WORK TO COMPLETE: Please express the rows from the line containing "Here is a chance to practise reading a scale." up to and including the line containing "The answer is 228 lb" as a JSON list of strings, one string per line. Skip blank lines and leave the picture out.

DATA SUPPLIED:

§

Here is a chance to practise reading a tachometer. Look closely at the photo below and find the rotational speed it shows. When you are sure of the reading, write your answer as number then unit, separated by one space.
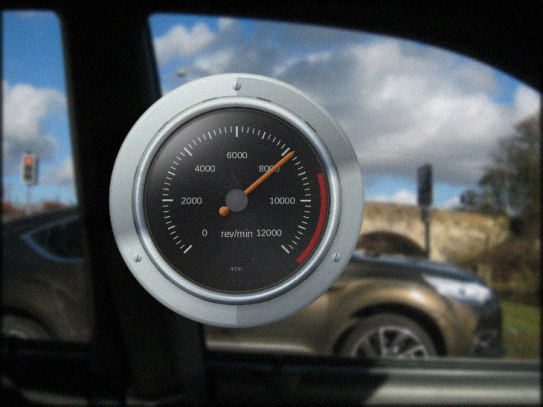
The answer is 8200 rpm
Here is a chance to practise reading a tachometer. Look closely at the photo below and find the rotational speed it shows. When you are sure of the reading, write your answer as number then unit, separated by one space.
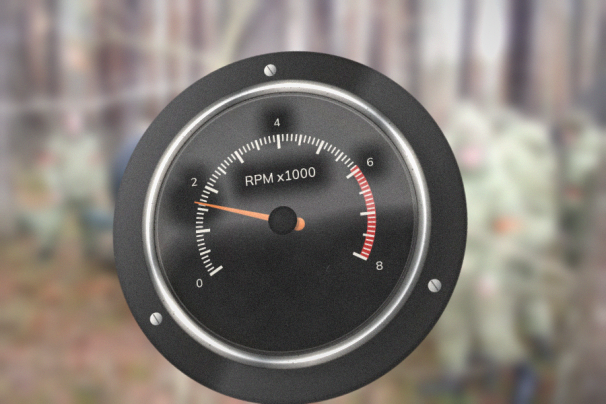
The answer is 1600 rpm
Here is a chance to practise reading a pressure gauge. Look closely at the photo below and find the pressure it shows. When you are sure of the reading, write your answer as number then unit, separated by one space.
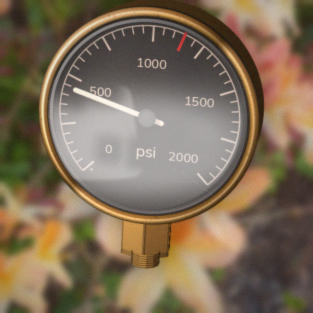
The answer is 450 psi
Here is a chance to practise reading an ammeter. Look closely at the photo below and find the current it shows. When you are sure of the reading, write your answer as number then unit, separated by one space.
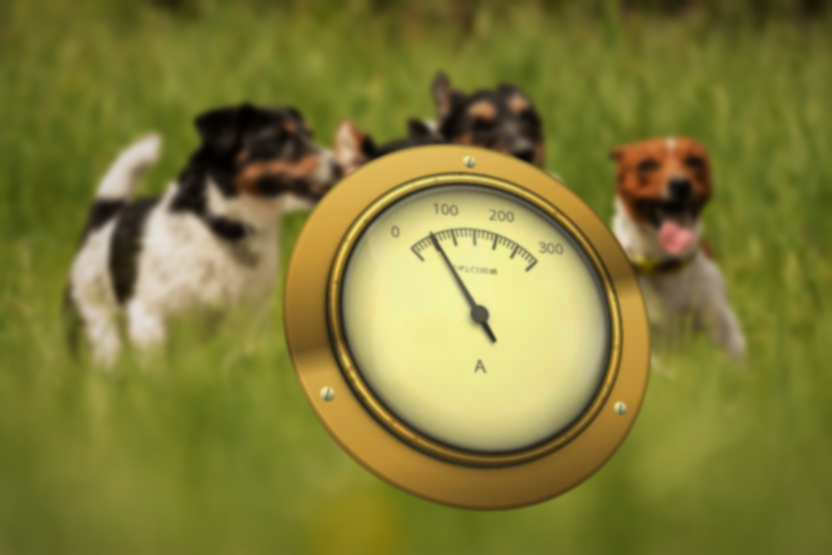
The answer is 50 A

§

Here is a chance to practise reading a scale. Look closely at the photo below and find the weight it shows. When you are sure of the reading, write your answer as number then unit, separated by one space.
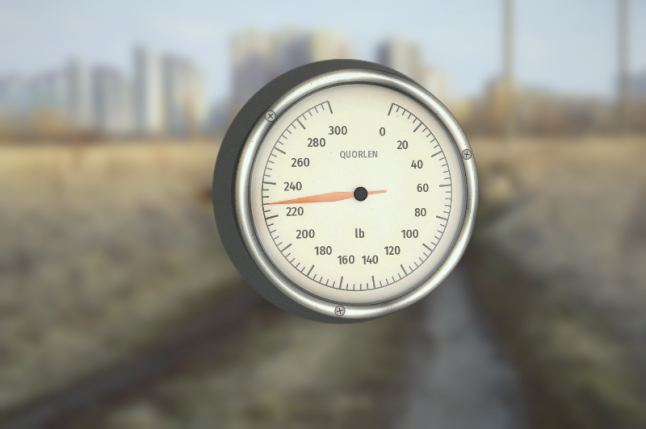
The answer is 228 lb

§

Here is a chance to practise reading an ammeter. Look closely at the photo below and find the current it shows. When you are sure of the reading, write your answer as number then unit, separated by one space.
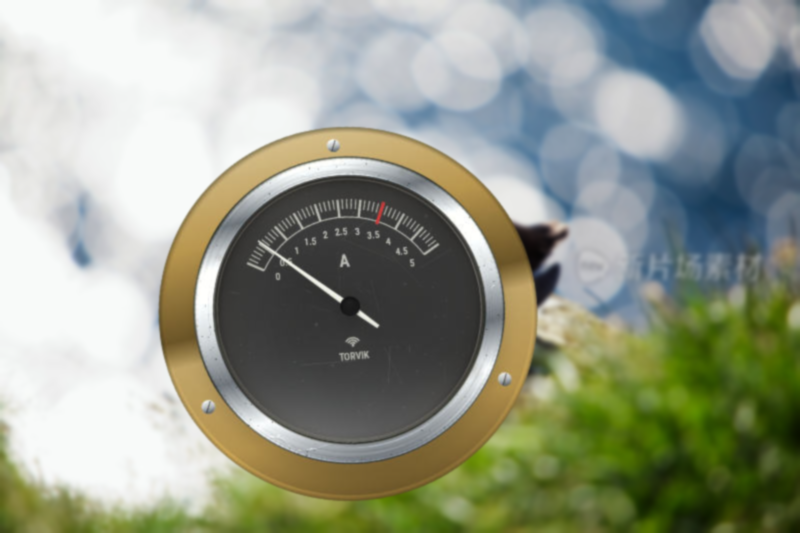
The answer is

§

FINISHED TASK:
[
  "Here is a chance to practise reading a scale. Look closely at the photo below and find the weight it shows. When you are sure of the reading, write your answer as number then unit, separated by one space.",
  "The answer is 228 lb"
]